Exercise description:
List each line in the items below that contains the string "Xtremolo".

======== Material to process ========

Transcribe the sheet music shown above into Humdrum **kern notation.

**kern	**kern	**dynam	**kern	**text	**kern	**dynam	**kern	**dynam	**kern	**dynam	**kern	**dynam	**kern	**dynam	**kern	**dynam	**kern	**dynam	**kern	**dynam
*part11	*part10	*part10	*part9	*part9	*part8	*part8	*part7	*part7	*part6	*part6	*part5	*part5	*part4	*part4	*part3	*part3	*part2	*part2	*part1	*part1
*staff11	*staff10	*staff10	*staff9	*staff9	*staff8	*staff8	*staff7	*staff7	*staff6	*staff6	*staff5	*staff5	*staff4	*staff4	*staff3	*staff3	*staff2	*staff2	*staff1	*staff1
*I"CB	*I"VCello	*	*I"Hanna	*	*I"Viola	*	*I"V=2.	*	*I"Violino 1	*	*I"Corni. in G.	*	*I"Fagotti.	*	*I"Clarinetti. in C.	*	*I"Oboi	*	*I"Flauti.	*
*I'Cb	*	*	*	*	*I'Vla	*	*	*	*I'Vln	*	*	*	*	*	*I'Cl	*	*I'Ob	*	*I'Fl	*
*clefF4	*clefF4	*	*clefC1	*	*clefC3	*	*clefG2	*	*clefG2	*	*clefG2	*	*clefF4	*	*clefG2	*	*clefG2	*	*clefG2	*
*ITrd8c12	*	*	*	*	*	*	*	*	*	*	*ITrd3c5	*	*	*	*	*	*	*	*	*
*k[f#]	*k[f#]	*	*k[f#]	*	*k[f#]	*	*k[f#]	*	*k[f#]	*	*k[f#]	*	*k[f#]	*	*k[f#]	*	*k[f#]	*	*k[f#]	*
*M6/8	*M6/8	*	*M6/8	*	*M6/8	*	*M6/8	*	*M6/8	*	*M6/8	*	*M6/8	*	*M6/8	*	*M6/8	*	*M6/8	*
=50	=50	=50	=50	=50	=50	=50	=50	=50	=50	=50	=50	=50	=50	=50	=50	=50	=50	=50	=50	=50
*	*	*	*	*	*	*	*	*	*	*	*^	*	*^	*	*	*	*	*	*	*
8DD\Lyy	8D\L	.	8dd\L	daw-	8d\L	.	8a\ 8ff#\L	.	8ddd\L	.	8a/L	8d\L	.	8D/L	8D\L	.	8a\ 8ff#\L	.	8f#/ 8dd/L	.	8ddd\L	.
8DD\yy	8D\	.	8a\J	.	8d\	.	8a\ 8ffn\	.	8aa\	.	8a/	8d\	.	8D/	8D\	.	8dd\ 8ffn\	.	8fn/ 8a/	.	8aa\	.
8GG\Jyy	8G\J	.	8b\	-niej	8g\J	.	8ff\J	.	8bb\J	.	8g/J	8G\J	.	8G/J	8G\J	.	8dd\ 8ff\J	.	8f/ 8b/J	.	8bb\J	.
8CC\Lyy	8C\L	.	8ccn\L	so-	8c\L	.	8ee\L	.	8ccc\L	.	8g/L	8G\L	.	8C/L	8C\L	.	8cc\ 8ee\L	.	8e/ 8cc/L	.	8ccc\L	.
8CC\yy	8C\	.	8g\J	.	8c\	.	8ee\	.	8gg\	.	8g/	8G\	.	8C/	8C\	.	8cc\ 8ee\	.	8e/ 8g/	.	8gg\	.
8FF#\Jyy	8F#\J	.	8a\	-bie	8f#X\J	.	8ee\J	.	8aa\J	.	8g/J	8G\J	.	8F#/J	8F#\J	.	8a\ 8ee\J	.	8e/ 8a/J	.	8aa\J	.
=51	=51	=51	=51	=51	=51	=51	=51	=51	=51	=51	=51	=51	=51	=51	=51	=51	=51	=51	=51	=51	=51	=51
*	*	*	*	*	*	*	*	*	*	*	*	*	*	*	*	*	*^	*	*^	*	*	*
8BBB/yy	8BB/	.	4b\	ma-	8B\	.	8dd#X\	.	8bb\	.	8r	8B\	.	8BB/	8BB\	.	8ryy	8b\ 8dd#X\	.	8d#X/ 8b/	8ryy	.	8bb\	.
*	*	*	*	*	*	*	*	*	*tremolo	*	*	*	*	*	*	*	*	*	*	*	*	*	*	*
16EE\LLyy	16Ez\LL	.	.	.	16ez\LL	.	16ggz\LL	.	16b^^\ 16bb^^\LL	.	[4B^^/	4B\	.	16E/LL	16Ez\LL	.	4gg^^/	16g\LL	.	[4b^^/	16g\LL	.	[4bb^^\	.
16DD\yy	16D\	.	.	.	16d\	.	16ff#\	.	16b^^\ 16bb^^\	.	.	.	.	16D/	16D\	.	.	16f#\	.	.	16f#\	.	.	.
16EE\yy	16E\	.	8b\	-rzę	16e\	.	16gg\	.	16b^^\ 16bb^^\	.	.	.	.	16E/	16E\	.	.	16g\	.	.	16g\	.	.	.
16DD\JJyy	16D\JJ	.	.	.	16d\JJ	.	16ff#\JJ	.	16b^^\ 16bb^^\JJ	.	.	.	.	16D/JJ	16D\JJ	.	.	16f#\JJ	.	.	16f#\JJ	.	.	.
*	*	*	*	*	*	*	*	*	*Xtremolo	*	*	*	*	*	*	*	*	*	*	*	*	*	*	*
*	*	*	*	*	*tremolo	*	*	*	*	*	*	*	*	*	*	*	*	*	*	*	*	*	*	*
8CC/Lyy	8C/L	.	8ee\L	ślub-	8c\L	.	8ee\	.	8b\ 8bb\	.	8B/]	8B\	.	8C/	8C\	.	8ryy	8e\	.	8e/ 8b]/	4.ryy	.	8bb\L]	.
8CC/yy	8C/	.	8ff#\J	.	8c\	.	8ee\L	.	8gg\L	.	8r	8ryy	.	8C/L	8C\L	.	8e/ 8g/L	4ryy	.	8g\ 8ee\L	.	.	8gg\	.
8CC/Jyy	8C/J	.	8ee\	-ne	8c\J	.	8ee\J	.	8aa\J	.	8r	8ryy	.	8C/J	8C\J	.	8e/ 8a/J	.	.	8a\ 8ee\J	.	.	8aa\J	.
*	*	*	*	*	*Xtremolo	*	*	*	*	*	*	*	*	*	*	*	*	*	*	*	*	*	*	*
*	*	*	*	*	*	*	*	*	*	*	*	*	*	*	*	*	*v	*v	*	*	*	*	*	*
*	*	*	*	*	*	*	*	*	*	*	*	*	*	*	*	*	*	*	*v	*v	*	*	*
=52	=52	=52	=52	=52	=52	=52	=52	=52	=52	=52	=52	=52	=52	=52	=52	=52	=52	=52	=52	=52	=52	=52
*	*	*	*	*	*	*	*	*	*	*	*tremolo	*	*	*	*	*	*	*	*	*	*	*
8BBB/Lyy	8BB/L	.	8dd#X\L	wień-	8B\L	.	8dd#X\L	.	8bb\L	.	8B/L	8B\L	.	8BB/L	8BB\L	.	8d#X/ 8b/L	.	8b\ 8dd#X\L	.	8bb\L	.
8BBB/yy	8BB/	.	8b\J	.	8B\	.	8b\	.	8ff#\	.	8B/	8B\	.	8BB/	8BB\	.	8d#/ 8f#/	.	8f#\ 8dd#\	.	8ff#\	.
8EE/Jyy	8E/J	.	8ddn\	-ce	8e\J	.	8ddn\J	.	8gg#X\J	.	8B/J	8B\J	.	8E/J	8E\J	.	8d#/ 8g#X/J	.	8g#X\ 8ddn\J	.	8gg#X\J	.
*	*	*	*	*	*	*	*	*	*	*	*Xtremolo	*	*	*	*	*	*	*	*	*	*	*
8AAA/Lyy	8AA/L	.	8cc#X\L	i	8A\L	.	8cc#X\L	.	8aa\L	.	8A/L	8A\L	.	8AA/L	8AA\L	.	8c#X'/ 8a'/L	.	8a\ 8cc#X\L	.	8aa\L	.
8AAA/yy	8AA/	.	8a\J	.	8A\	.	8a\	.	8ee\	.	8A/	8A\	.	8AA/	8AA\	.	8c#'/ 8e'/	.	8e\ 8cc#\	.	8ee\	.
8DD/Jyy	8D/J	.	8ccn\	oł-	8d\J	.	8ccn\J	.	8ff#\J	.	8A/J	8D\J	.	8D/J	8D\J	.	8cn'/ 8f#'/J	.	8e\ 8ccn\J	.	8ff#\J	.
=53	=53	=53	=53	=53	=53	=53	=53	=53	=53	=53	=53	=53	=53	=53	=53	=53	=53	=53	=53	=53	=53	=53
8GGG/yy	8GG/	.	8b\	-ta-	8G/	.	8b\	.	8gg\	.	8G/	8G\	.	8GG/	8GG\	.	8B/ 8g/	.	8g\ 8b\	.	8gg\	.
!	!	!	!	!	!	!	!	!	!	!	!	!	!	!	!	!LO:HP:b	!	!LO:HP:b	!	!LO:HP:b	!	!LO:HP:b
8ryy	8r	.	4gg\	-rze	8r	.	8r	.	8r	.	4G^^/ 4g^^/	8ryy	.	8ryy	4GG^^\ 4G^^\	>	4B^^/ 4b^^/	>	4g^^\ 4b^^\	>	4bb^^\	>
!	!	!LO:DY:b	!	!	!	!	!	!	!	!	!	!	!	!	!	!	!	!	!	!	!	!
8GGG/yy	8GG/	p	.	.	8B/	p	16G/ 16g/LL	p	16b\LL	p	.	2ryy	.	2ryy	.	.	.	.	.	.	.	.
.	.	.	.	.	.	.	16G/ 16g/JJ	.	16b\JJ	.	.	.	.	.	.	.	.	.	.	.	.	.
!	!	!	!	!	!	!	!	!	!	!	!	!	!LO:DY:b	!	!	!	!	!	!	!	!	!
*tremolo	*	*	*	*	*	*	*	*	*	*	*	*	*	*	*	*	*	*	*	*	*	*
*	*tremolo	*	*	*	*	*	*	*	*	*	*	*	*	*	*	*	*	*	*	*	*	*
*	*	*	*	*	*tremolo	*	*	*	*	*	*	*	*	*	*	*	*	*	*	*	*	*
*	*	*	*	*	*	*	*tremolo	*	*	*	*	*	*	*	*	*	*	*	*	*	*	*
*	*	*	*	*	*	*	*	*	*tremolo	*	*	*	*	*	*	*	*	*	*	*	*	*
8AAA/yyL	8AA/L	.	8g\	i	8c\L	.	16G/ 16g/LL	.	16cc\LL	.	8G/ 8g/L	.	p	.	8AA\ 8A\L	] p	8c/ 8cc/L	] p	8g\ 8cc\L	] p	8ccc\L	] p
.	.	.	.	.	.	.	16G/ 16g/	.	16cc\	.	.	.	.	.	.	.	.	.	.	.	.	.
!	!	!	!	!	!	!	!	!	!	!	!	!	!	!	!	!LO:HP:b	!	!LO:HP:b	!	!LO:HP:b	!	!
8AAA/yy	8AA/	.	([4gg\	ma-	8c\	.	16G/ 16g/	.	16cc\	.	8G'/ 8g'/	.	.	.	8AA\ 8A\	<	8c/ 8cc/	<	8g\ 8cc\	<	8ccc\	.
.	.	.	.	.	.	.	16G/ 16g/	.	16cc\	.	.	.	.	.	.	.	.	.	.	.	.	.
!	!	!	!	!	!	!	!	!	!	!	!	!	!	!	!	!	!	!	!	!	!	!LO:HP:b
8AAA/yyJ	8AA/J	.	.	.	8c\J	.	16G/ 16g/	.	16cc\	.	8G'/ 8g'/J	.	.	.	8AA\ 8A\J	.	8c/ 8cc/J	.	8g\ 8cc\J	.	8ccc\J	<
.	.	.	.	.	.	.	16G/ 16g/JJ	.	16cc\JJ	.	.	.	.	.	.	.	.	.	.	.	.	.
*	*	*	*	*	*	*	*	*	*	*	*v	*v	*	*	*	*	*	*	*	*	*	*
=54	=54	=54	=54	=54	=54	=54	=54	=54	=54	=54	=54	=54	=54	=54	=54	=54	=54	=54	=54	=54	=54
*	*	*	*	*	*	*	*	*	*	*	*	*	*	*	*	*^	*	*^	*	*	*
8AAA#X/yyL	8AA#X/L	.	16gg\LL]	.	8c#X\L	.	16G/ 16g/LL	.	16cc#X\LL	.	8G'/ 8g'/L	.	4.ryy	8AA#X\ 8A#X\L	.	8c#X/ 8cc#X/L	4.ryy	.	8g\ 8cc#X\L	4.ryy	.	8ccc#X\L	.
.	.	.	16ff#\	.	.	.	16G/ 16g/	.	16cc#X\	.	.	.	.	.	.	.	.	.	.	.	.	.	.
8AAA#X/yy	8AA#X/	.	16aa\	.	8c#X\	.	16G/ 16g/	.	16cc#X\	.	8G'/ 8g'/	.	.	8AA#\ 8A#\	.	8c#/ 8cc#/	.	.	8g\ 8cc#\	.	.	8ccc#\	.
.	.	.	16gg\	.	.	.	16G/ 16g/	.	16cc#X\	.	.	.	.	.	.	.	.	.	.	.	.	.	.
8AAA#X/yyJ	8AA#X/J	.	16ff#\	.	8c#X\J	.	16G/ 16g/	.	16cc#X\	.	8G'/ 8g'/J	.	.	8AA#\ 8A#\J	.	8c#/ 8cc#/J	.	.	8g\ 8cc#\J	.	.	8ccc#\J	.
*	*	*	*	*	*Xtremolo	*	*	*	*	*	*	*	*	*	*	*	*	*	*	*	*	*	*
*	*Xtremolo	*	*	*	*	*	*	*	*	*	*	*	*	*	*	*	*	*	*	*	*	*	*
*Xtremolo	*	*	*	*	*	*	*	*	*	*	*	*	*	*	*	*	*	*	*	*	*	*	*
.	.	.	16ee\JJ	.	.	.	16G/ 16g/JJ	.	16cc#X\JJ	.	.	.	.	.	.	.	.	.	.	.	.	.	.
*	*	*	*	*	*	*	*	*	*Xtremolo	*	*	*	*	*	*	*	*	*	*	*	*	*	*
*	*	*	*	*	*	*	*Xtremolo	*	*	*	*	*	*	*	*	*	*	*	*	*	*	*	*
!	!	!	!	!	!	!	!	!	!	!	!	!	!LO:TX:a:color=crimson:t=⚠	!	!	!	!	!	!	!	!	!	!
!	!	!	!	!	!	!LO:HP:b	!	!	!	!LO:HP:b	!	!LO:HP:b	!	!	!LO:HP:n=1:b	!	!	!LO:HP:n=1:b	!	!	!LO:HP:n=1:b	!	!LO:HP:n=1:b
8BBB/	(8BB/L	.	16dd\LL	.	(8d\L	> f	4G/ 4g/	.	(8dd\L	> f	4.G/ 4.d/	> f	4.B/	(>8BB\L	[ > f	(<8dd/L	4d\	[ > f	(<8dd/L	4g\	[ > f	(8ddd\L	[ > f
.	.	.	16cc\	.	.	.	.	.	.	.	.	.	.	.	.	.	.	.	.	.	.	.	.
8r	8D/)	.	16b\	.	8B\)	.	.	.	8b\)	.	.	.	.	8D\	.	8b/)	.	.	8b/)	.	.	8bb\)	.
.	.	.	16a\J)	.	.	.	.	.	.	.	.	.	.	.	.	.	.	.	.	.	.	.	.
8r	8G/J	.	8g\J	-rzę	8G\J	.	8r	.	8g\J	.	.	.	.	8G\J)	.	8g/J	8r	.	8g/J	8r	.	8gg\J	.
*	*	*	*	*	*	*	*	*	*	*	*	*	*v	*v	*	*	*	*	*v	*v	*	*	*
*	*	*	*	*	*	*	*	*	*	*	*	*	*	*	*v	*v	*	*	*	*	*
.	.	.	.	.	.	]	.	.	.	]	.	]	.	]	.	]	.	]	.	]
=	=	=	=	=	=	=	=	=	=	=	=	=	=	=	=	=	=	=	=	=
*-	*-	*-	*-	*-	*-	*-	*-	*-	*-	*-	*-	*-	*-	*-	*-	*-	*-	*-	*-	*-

========

Response to the task:
*	*	*	*	*	*	*	*	*	*Xtremolo	*	*	*	*	*	*	*	*	*	*	*	*	*	*	*
*	*	*	*	*	*Xtremolo	*	*	*	*	*	*	*	*	*	*	*	*	*	*	*	*	*	*	*
*	*	*	*	*	*	*	*	*	*	*	*Xtremolo	*	*	*	*	*	*	*	*	*	*	*
*	*	*	*	*	*Xtremolo	*	*	*	*	*	*	*	*	*	*	*	*	*	*	*	*	*	*
*	*Xtremolo	*	*	*	*	*	*	*	*	*	*	*	*	*	*	*	*	*	*	*	*	*	*
*Xtremolo	*	*	*	*	*	*	*	*	*	*	*	*	*	*	*	*	*	*	*	*	*	*	*
*	*	*	*	*	*	*	*	*	*Xtremolo	*	*	*	*	*	*	*	*	*	*	*	*	*	*
*	*	*	*	*	*	*	*Xtremolo	*	*	*	*	*	*	*	*	*	*	*	*	*	*	*	*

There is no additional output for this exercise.